Chart tasks with short answers:
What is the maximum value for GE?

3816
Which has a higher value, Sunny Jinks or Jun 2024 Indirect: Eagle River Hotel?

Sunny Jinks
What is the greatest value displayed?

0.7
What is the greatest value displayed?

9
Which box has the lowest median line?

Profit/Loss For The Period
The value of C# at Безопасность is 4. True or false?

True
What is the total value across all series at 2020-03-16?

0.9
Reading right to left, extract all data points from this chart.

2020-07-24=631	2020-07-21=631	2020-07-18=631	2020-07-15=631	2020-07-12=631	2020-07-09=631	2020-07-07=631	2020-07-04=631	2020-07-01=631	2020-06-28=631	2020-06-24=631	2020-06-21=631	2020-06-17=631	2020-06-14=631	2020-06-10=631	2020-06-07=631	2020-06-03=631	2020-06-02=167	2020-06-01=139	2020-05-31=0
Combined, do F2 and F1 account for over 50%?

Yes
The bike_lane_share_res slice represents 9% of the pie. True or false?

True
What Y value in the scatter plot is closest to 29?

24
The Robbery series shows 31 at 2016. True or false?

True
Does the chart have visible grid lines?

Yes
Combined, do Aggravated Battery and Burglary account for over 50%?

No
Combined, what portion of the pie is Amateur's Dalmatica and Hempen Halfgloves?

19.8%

* Exercise description
Write out every one of the entries above word for word, leaving nothing out and changing nothing.

* Response to the task
What is the maximum value for GE?

3816
Which has a higher value, Sunny Jinks or Jun 2024 Indirect: Eagle River Hotel?

Sunny Jinks
What is the greatest value displayed?

0.7
What is the greatest value displayed?

9
Which box has the lowest median line?

Profit/Loss For The Period
The value of C# at Безопасность is 4. True or false?

True
What is the total value across all series at 2020-03-16?

0.9
Reading right to left, extract all data points from this chart.

2020-07-24=631	2020-07-21=631	2020-07-18=631	2020-07-15=631	2020-07-12=631	2020-07-09=631	2020-07-07=631	2020-07-04=631	2020-07-01=631	2020-06-28=631	2020-06-24=631	2020-06-21=631	2020-06-17=631	2020-06-14=631	2020-06-10=631	2020-06-07=631	2020-06-03=631	2020-06-02=167	2020-06-01=139	2020-05-31=0
Combined, do F2 and F1 account for over 50%?

Yes
The bike_lane_share_res slice represents 9% of the pie. True or false?

True
What Y value in the scatter plot is closest to 29?

24
The Robbery series shows 31 at 2016. True or false?

True
Does the chart have visible grid lines?

Yes
Combined, do Aggravated Battery and Burglary account for over 50%?

No
Combined, what portion of the pie is Amateur's Dalmatica and Hempen Halfgloves?

19.8%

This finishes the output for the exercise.